Derrina has fought her way out of three palaces in her life, and she thought to herself that she was failing to learn from experience after the second one.
"That is understood." He departs his office through a back door and trots off - not very quickly, he's an old man, but evidently quickly for the amount of cooperation he has from his joints - down the back stairs. "I do not think the Prince Merenre will disappoint you, or you him."
The back door is guarded. The priest speaks in a low voice with the guards.
" - her intentions -"
" - weapons -"
" - chaperone -"
Then they stand aside, and on opposite sides of the door press patterns into the wall, and the door opens into the Dome.

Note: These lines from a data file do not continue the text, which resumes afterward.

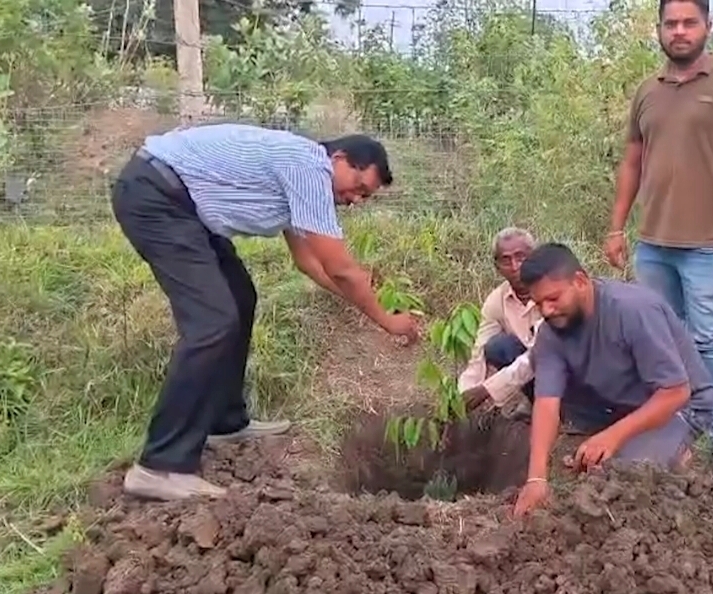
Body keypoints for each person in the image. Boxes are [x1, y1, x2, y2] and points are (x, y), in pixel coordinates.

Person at [112, 123, 421, 501]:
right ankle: (160, 466)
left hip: (183, 207)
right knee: (212, 321)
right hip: (157, 196)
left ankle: (225, 421)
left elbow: (310, 264)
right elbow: (340, 268)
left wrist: (365, 300)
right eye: (358, 187)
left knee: (240, 298)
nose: (355, 199)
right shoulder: (309, 166)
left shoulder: (302, 178)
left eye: (365, 197)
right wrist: (388, 321)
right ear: (339, 159)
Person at [603, 0, 713, 481]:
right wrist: (617, 227)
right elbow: (632, 162)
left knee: (711, 340)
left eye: (688, 23)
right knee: (659, 342)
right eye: (670, 23)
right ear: (659, 29)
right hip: (654, 242)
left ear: (707, 27)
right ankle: (671, 431)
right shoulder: (647, 91)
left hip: (709, 245)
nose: (679, 31)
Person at [511, 243, 713, 517]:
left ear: (580, 281)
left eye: (553, 298)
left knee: (619, 479)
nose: (547, 311)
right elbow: (547, 402)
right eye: (538, 304)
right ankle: (632, 438)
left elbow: (677, 392)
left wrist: (613, 436)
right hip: (615, 401)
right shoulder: (552, 332)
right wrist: (536, 479)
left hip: (681, 405)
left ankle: (675, 449)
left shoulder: (632, 311)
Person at [456, 227, 540, 419]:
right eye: (506, 260)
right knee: (497, 347)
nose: (515, 266)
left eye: (521, 257)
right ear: (497, 266)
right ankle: (536, 401)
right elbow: (479, 353)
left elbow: (541, 354)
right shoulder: (497, 300)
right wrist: (463, 395)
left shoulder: (551, 293)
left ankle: (569, 409)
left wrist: (488, 389)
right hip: (533, 371)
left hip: (567, 371)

It is cool, inside Ulunat's corpse. The air does not feel stale, but crisp and refreshing, the feel of a breeze despite the absence of any actual breeze. There's the faint scent of summer wildflowers. The sun is visible in the sky, through illusion or perhaps some partial transparency in the beetle's carapace; it is not quite as bright as it ought to be, and the sky around it is a spectacular black-purple. The buildings here are very rich, and very lovely, and there are as many women as men.
At one end of the Dome is a spectacular white stone palace, rising all several hundred feet to the purple-black sky, surrounded by stunningly lush gardens. There they head; her new guide does not speak further.
Silence is not troublesome to her. She will look about at the buildings and the sky. As for the white stone palace, from Derrina's own perspective, its beauty is somewhat tinged with melancholia.